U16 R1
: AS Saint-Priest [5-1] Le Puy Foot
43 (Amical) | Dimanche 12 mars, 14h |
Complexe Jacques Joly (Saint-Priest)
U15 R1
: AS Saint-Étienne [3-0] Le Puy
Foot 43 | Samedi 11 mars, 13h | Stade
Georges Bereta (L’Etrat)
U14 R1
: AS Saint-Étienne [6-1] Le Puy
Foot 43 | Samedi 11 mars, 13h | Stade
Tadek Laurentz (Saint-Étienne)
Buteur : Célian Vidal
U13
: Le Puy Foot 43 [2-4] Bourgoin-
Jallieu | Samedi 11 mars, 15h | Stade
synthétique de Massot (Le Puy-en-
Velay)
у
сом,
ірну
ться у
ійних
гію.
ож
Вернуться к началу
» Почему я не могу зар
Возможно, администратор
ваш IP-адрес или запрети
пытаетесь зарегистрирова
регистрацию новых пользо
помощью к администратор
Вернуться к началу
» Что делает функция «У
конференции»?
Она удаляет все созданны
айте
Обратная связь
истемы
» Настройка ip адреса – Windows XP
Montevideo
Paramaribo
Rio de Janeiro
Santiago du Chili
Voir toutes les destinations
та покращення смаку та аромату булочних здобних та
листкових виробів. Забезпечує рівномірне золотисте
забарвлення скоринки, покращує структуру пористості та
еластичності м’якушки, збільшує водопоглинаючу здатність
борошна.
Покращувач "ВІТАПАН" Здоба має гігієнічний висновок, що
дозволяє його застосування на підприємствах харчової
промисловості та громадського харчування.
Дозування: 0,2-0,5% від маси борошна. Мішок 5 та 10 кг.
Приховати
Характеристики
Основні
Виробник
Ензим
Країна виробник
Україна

----

▸ DESCRIPTION OF THE TASK:
Would you please repeat exactly the lines above, starting at the line with "помощью к администратор" and stopping at the line with "забарвлення скоринки, покращує", both included?

▸ REPLY TO THE TASK:
помощью к администратор
Вернуться к началу
» Что делает функция «У
конференции»?
Она удаляет все созданны
айте
Обратная связь
истемы
» Настройка ip адреса – Windows XP
Montevideo
Paramaribo
Rio de Janeiro
Santiago du Chili
Voir toutes les destinations
та покращення смаку та аромату булочних здобних та
листкових виробів. Забезпечує рівномірне золотисте
забарвлення скоринки, покращує структуру пористості та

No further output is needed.